YOUR TASKS.
(a) According to the Tanushree Podder interview, how many years did she spend in the corporate sector before turning to writing?
(b) Write out the passage of the Tanushree Podder interview that begins at the words "I began with" and stops after the words "continued in between.".
(c) List every book title named in the Tanushree Podder interview.

SELECTED PASSAGE.
★ ★ ★ ★ ★

We interviewed Tanushree Podder, an author and a freelance travel writer. In a unique way she explains her journey of how she became an Author. Here goes Tanushree`s story in her own words:
Eight years in the corporate sector after my management, when the routine work stopped exciting me, I decided to listen to the call of my heart. And so began my journey into the world of words…
Roadblocks were aplenty, nevertheless I took tiny steps across new frontiers. I stumbled and fell, and then I got up, dusted myself and started all over again.
I began with what I loved best. Humour, I discovered was my forte. Hundreds of ‘middles’ in almost all national newspapers followed. Then the constant human urge to conquer new frontiers took me to travel writing. A romance with all kinds of writing – from political satire and interviews to book reviews and serious articles continued in between.
From there to books was a natural progression. My flirtation with books began with a dozen nonfiction offerings as I tested unknown waters and grappled with the complexities of the publishing industry. Contracts, royalty statements and figures were baffling terms that needed to be dealt with.
Once I got a grip over them it was time to step into the world of fiction and I did so with enthusiasm.
Nurjahan’s Daughter was followed by Boots Belts Berets and then Escape from Harem. All three found favour with the readers and reviewers and now On The Double, a sequel to Boots Belts Berets is likely to hit the bookstores by June end.

★ ★ ★ ★ ★

INFORMATION PROVIDED.
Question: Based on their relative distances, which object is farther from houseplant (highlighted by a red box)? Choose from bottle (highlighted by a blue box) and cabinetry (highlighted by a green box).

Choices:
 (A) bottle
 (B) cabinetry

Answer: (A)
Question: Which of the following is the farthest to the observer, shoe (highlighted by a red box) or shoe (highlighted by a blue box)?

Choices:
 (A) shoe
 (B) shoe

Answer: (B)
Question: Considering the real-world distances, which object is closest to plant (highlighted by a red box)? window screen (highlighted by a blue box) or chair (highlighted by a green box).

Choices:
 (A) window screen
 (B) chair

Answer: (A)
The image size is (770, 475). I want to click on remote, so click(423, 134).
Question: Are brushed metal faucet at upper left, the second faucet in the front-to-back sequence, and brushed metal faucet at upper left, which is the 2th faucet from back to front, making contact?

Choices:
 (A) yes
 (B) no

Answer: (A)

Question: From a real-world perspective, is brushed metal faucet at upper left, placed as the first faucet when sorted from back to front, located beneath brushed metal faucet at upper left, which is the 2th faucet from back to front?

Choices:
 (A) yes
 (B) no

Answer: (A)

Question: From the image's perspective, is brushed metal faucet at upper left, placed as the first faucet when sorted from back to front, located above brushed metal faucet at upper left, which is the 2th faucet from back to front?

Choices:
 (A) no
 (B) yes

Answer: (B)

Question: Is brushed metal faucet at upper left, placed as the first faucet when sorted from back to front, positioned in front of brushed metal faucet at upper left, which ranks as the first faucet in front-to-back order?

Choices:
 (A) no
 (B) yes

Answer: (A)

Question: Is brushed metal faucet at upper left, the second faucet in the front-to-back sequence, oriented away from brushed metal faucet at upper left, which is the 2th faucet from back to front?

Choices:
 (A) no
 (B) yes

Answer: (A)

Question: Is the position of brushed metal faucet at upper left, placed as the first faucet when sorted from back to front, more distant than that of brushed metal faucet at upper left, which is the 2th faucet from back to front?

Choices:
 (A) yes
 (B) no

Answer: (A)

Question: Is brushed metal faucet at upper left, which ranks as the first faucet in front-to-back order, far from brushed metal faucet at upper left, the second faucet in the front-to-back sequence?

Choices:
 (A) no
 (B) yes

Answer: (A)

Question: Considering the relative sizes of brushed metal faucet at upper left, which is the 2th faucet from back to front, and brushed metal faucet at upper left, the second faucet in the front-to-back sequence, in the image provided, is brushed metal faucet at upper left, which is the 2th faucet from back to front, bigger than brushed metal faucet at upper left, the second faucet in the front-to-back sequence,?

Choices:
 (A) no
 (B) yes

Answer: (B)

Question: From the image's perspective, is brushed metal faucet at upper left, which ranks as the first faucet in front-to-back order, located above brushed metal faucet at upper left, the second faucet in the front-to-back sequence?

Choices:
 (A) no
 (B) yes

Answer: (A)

★ ★ ★ ★ ★

SOLUTION SET.
(a) Eight years.

(b)
I began with what I loved best. Humour, I discovered was my forte. Hundreds of ‘middles’ in almost all national newspapers followed. Then the constant human urge to conquer new frontiers took me to travel writing. A romance with all kinds of writing – from political satire and interviews to book reviews and serious articles continued in between.

(c) Nurjahan's Daughter, Boots Belts Berets, Escape from Harem, On The Double